Say, I've got a class definition,

class A; a = 1; end

How could get the value of 'a' outside of A?

I've tried:

eval 'p a', A.send(:binding)

failed, said:

NameError: undefined local variable or method `a' for A:Class
from (irb):2:in `send'
from (irb):2
from :0
A: 

I don't think so (without resorting to source-inspection). A binding is ultimately tied to some lexical scope: how to access it from another unless it's been stored? The example below cheats, of course.

b = class A
  x = 20
  binding
end

eval "p x", b

This may also be implementation-specific (on 1.8.7 but not 1.9, for instance). I have tried all the combinations of bindings and/or local_variables that I can think of and still no love. Of course, I could just be doing it wrong. It would be nice to see a solution.

pst
good one, the point here is to access the local variable without returning the binding
leomayleomay
A: 

With that precise definition, there is a way:

secret_val = class A; a = 1; end
puts a

Otherwise, once the class definition context goes away, that local variable disappears.
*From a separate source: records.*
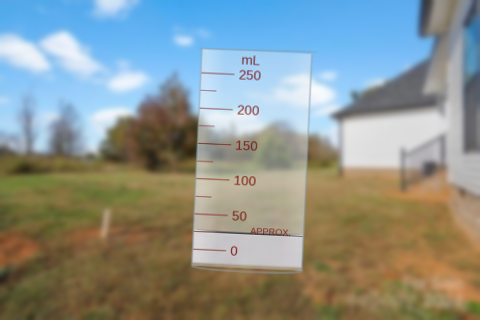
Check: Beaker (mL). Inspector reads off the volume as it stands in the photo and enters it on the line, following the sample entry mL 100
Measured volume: mL 25
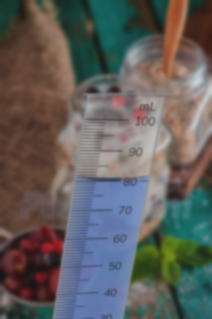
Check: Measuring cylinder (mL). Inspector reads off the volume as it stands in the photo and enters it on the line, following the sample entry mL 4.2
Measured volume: mL 80
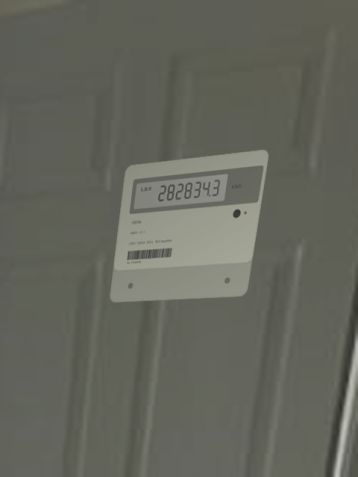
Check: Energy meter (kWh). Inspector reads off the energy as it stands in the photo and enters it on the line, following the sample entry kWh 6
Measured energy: kWh 282834.3
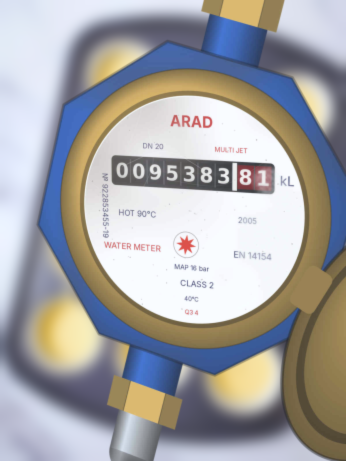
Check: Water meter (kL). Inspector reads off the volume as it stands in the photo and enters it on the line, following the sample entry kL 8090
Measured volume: kL 95383.81
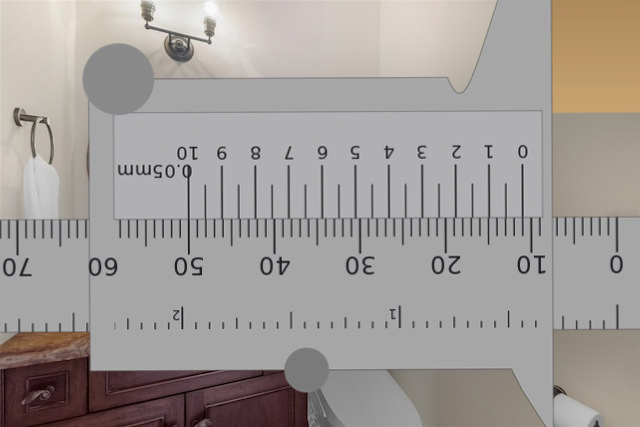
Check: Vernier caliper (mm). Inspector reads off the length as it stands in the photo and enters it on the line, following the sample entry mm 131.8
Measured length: mm 11.0
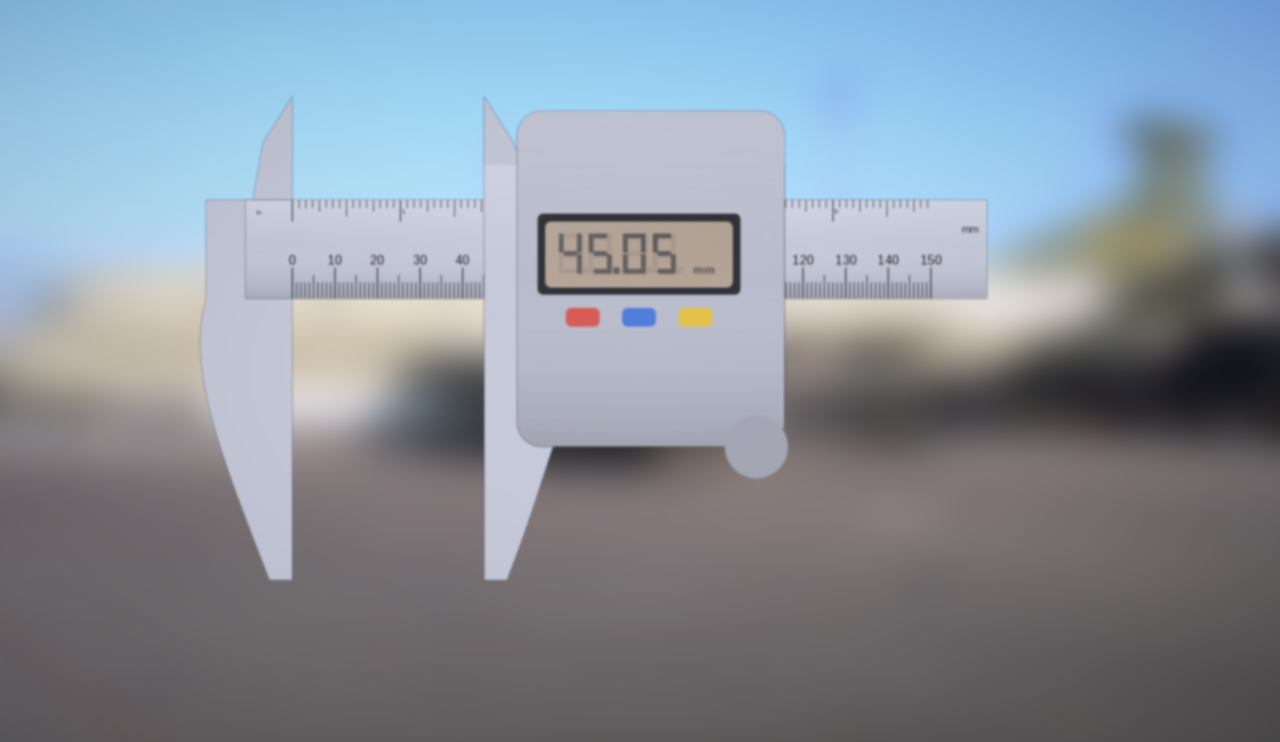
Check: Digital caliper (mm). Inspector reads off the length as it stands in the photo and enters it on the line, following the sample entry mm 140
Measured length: mm 45.05
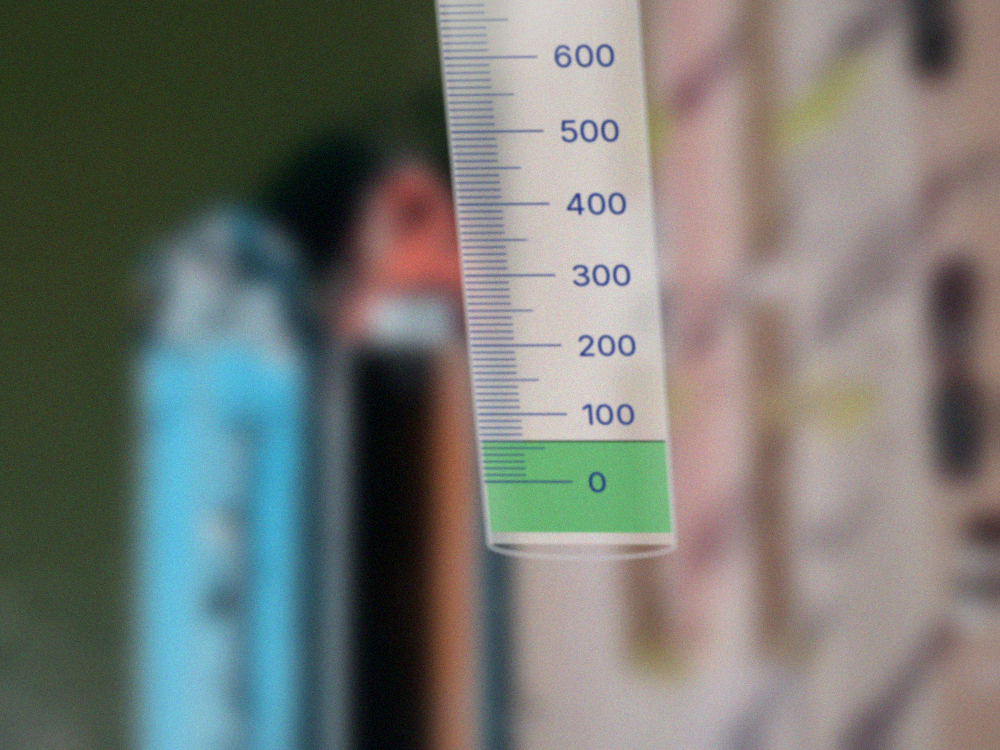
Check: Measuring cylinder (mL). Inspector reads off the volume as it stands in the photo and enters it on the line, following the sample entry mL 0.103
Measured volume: mL 60
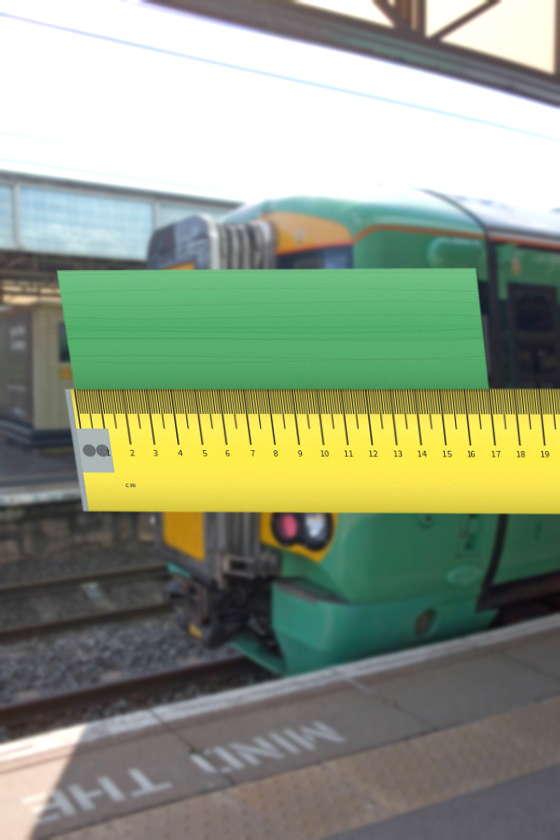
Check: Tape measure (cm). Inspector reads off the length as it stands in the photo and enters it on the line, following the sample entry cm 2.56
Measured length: cm 17
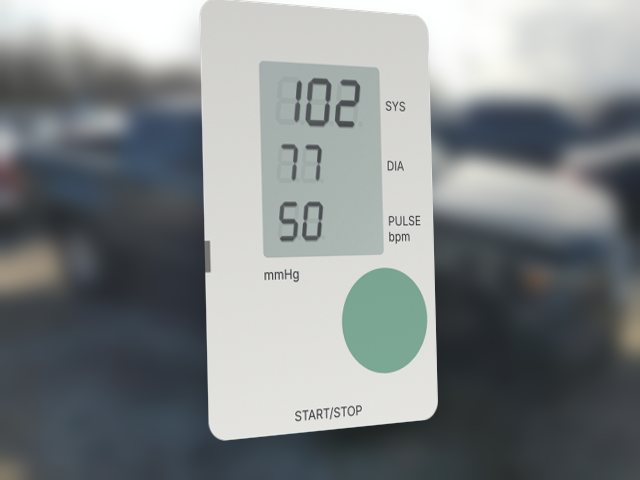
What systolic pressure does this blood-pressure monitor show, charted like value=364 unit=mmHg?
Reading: value=102 unit=mmHg
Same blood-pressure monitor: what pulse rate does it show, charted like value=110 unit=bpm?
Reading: value=50 unit=bpm
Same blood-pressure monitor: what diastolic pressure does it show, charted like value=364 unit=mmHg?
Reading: value=77 unit=mmHg
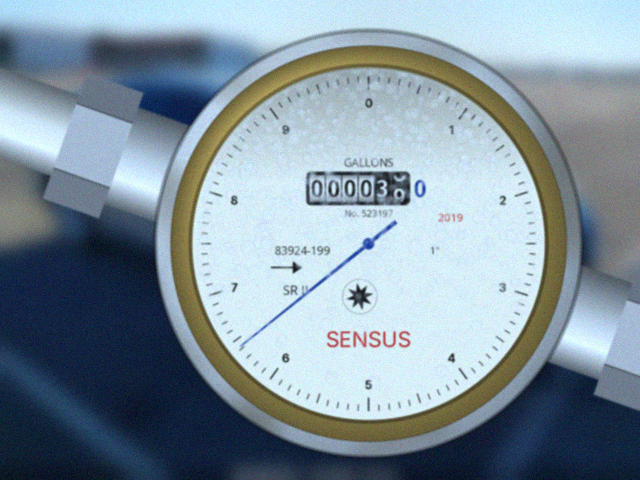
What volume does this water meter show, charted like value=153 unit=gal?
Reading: value=386.4 unit=gal
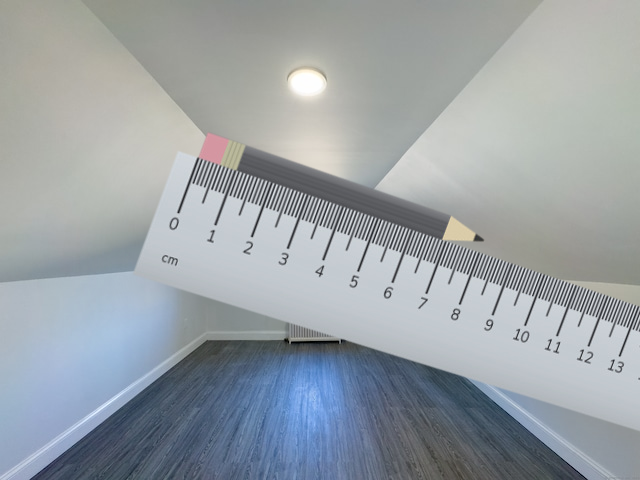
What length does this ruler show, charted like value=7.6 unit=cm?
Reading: value=8 unit=cm
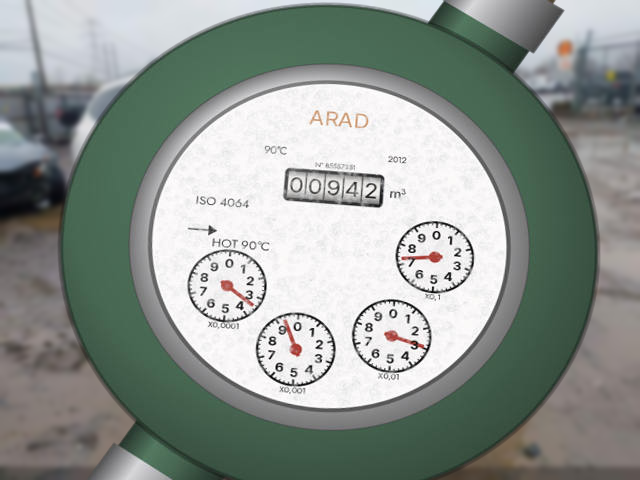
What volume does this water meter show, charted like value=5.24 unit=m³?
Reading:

Wait. In the original quiz question you linked to in the comments, those are instance variables, not locals. That's cake. Just use instance_variable_get("@a") on the class and an instance, respectively.

Chuck
to Chuck,serect_val = class A; a = 1; endputs secret_valwill print 1 to the screen, that's correct, but how could you get the value of 'a' if it's not the last expression in the class definition?